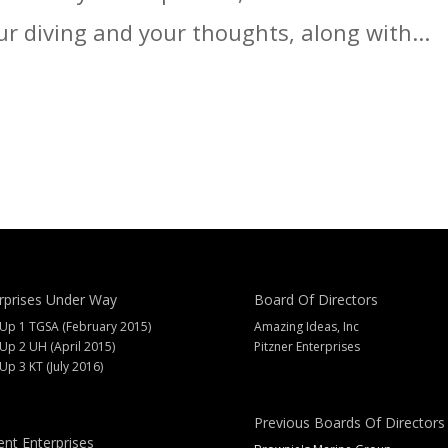
ur diving and your thoughts, along with...
rprises Under Way
Board Of Directors
 Up 1 TGSA (February 2015)
Amazing Ideas, Inc
 Up 2 UH (April 2015)
Pitzner Enterprises
 Up 3 KT (July 2016)
Previous Boards Of Directors
ent Enterprises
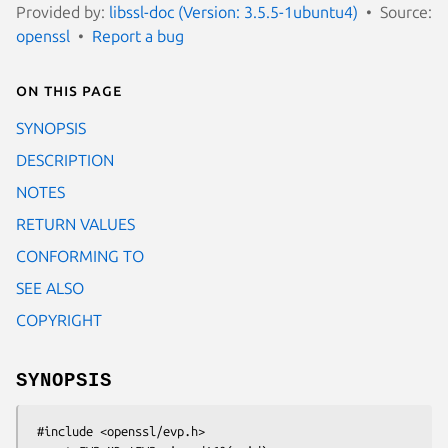
Provided by:
libssl-doc (Version: 3.5.5-1ubuntu4)
Source:
openssl
Report a bug
On this page
SYNOPSIS
DESCRIPTION
NOTES
RETURN VALUES
CONFORMING TO
SEE ALSO
COPYRIGHT
SYNOPSIS
 #include <openssl/evp.h>
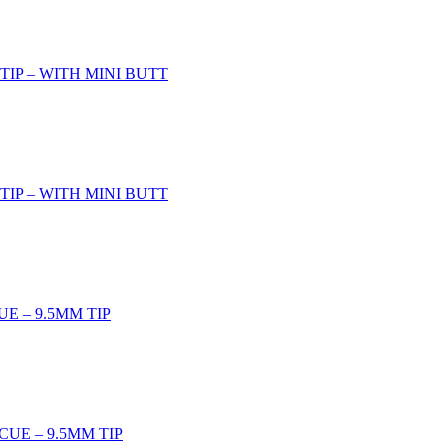
TIP – WITH MINI BUTT
TIP – WITH MINI BUTT
UE – 9.5MM TIP
CUE – 9.5MM TIP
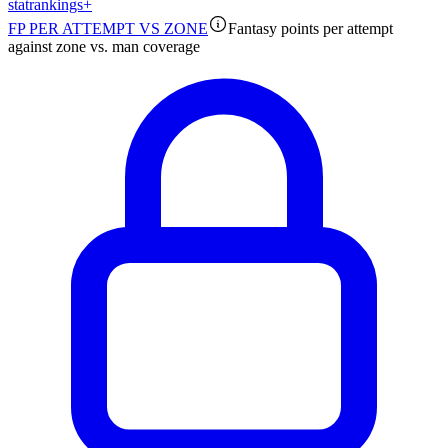
stat
rankings
+
FP PER ATTEMPT VS ZONE
Fantasy points per attempt
against zone vs. man coverage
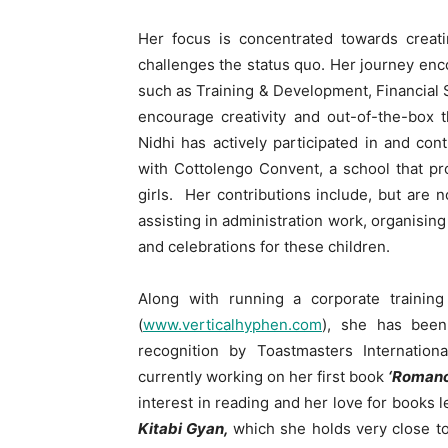
Her focus is concentrated towards creatin
challenges the status quo. Her journey enc
such as Training & Development, Financial S
encourage creativity and out-of-the-box t
Nidhi has actively participated in and con
with Cottolengo Convent, a school that p
girls. Her contributions include, but are n
assisting in administration work, organisin
and celebrations for these children.
Along with running a corporate trainin
(
www.verticalhyphen.com
), she has been
recognition by Toastmasters Internation
currently working on her first book
‘Romanc
interest in reading and her love for books l
Kitabi Gyan,
which she holds very close to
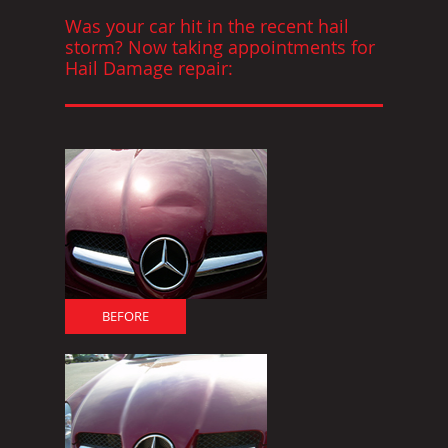
Was your car hit in the recent hail
storm? Now taking appointments for
Hail Damage repair:
BEFORE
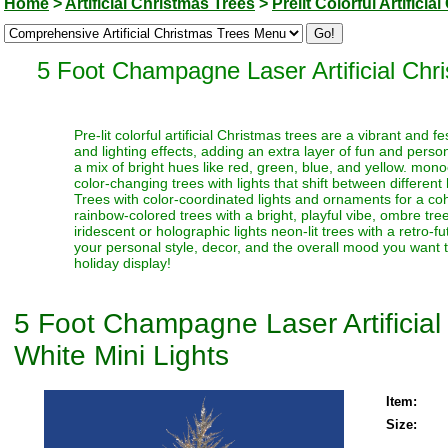
Home
>
Artificial Christmas Trees
>
Prelit Colorful Artifici
5 Foot Champagne Laser Artificial Ch
Pre-lit colorful artificial Christmas trees are a vibrant and
and lighting effects, adding an extra layer of fun and perso
a mix of bright hues like red, green, blue, and yellow. monoc
color-changing trees with lights that shift between different
Trees with color-coordinated lights and ornaments for a coh
rainbow-colored trees with a bright, playful vibe, ombre trees
iridescent or holographic lights neon-lit trees with a retro-f
your personal style, decor, and the overall mood you want t
holiday display!
5 Foot Champagne Laser Artificia
White Mini Lights
Item:
Size:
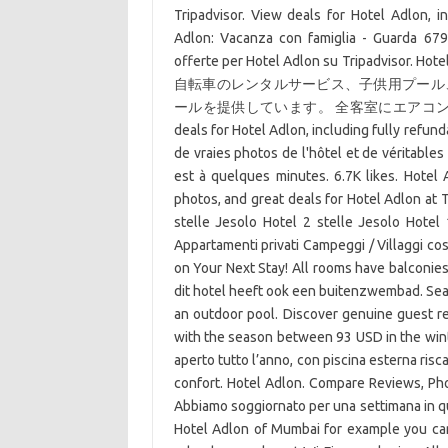
Tripadvisor. View deals for Hotel Adlon, in
Adlon: Vacanza con famiglia - Guarda 679 r
offerte per Hotel Adlon su Trip
自転車のレンタルサービス、子供用プール
ールを提供しています。 全客室にエアコン
deals for Hotel Adlon, including fully refund
de vraies photos de l'hôtel et de véritables
est à quelques minutes. 6.7K likes. Hotel 
photos, and great deals for Hotel Adlon at T
stelle Jesolo Hotel 2 stelle Jesolo Hotel
Appartamenti privati Campeggi / Villaggi co
on Your Next Stay! All rooms have balconies 
dit hotel heeft ook een buitenzwembad. Sea L
an outdoor pool. Discover genuine guest re
with the season between 93 USD in the wint
aperto tutto l’anno, con piscina esterna risca
confort. Hotel Adlon. Compare Reviews, Photo
Abbiamo soggiornato per una settimana in que
Hotel Adlon of Mumbai for example you can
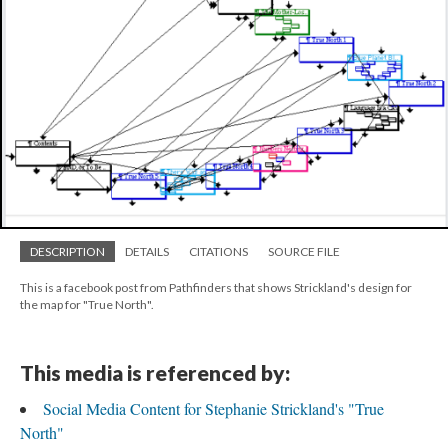
DESCRIPTION
DETAILS
CITATIONS
SOURCE FILE
This is a facebook post from Pathfinders that shows Strickland's design for
the map for "True North".
This media is referenced by:
Social Media Content for Stephanie Strickland's "True
North"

Work item: Could you rewrite everything in the listing from its beginning down to the line containing "against zone vs. man coverage", with "SYNOPSIS" changed to "SUMMARY" and nothing else altered? Leave out the pictures.

Answer to this problem:
ur diving and your thoughts, along with...
rprises Under Way
Board Of Directors
 Up 1 TGSA (February 2015)
Amazing Ideas, Inc
 Up 2 UH (April 2015)
Pitzner Enterprises
 Up 3 KT (July 2016)
Previous Boards Of Directors
ent Enterprises
Provided by:
libssl-doc (Version: 3.5.5-1ubuntu4)
Source:
openssl
Report a bug
On this page
SUMMARY
DESCRIPTION
NOTES
RETURN VALUES
CONFORMING TO
SEE ALSO
COPYRIGHT
SUMMARY
 #include <openssl/evp.h>
TIP – WITH MINI BUTT
TIP – WITH MINI BUTT
UE – 9.5MM TIP
CUE – 9.5MM TIP
stat
rankings
+
FP PER ATTEMPT VS ZONE
Fantasy points per attempt
against zone vs. man coverage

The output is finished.